__Records supplied__:
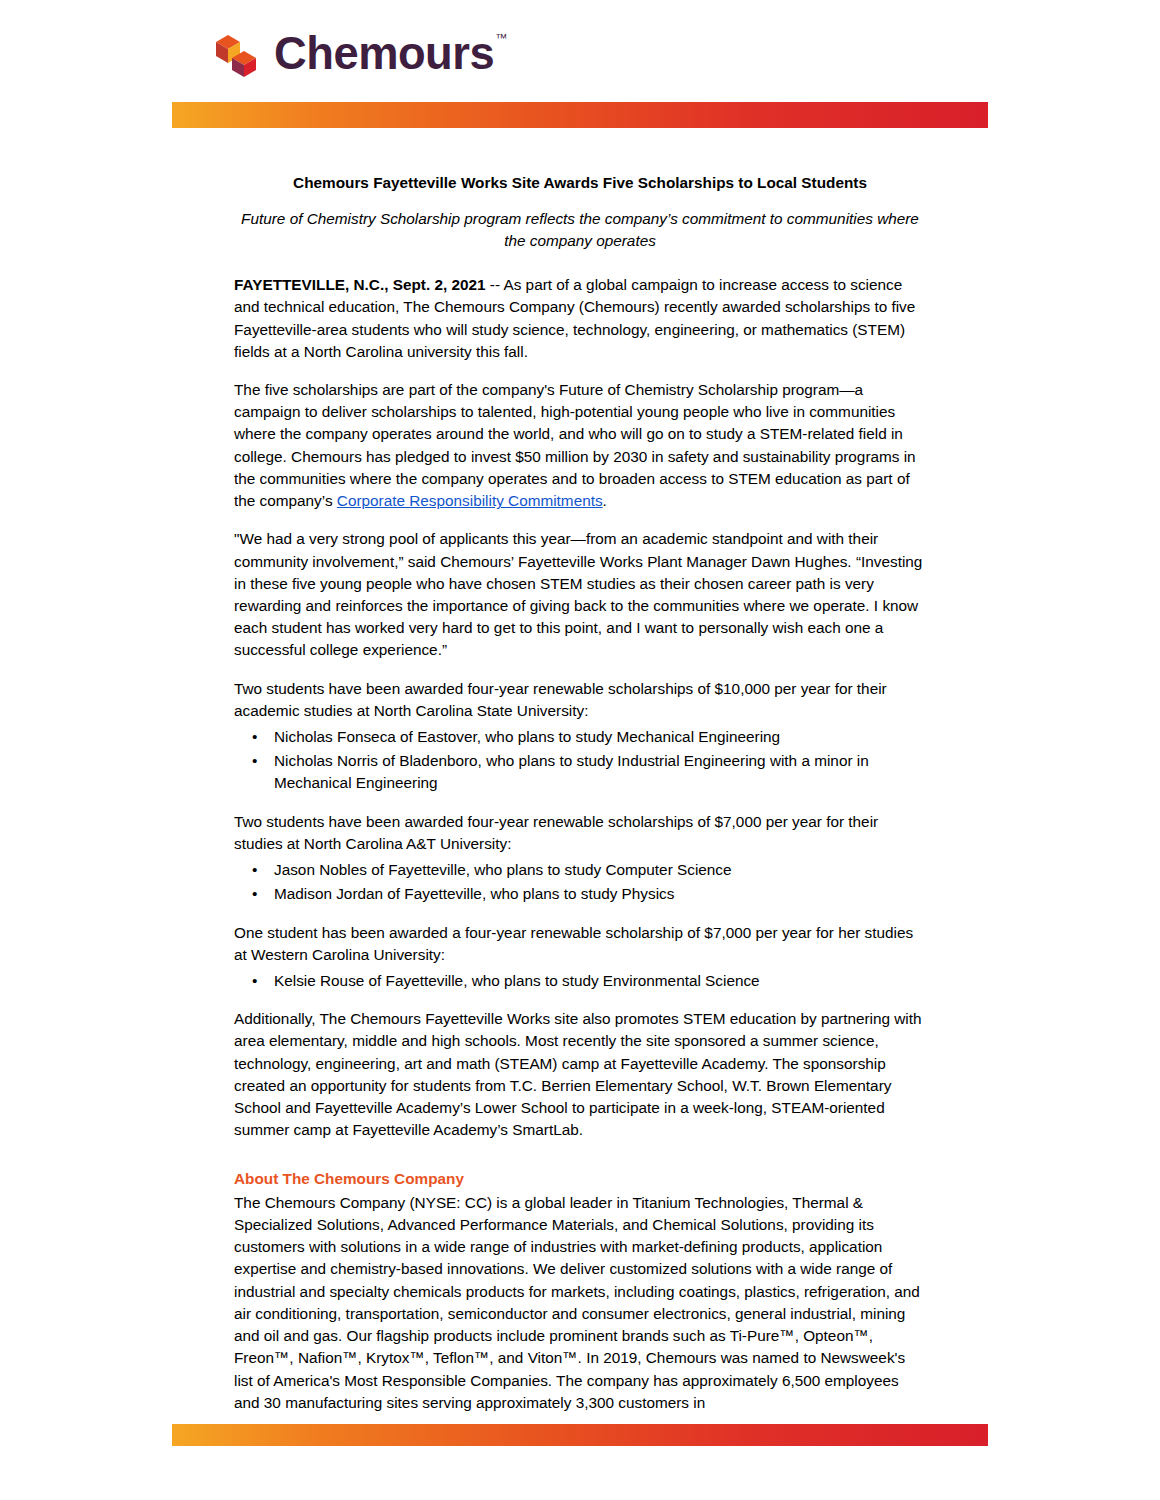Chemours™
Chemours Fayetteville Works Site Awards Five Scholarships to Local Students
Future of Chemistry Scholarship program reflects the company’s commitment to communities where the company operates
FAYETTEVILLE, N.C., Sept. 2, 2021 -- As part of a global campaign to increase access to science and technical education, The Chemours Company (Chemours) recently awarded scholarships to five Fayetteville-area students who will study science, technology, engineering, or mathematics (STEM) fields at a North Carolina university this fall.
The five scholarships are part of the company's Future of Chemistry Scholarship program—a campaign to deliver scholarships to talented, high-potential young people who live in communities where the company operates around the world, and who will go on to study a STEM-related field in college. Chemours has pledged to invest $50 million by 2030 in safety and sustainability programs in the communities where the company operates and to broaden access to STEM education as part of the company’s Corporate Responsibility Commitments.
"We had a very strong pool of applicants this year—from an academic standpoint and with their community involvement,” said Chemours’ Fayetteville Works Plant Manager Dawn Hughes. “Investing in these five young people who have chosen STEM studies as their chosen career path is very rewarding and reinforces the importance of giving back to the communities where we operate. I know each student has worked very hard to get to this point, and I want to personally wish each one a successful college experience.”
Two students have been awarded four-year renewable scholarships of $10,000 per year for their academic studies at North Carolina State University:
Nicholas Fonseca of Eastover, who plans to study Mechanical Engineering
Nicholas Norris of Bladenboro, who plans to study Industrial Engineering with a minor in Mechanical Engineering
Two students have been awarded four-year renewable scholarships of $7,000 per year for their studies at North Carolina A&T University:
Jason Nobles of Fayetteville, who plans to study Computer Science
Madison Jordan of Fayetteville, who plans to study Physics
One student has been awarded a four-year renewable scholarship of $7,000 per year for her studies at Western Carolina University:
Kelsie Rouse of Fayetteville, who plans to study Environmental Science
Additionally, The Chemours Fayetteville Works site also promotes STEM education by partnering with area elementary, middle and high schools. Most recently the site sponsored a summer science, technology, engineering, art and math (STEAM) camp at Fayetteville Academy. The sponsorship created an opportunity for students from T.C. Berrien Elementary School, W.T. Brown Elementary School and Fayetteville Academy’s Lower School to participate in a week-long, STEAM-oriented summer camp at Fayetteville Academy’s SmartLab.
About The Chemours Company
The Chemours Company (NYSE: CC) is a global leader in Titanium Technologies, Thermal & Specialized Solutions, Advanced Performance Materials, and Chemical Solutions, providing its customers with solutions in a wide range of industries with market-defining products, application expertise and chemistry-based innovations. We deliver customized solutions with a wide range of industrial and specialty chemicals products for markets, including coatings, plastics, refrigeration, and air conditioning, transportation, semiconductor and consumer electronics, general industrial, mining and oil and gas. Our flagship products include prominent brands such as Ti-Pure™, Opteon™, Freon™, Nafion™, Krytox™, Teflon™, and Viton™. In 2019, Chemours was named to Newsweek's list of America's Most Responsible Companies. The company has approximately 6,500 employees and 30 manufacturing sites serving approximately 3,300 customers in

--

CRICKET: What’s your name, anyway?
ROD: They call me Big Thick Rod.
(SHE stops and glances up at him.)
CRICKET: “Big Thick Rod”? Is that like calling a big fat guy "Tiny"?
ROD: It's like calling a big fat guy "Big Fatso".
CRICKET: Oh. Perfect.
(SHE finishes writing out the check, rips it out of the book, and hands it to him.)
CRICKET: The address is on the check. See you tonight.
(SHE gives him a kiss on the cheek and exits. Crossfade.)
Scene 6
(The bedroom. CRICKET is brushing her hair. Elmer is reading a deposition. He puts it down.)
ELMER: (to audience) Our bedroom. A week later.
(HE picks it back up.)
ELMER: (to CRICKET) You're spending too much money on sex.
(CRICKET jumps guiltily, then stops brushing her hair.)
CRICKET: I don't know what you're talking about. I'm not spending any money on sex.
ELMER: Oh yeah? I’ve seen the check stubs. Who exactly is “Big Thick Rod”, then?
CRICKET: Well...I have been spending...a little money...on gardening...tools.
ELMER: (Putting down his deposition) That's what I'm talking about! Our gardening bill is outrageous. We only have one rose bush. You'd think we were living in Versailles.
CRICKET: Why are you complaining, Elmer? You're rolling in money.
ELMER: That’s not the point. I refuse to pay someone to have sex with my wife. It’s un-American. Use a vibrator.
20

__Activity__:
Reproduce only the lines above spanning from the line containing "a very strong" through the line containing "Nicholas Fonseca of", word for word.

__Answer__:
"We had a very strong pool of applicants this year—from an academic standpoint and with their community involvement,” said Chemours’ Fayetteville Works Plant Manager Dawn Hughes. “Investing in these five young people who have chosen STEM studies as their chosen career path is very rewarding and reinforces the importance of giving back to the communities where we operate. I know each student has worked very hard to get to this point, and I want to personally wish each one a successful college experience.”
Two students have been awarded four-year renewable scholarships of $10,000 per year for their academic studies at North Carolina State University:
Nicholas Fonseca of Eastover, who plans to study Mechanical Engineering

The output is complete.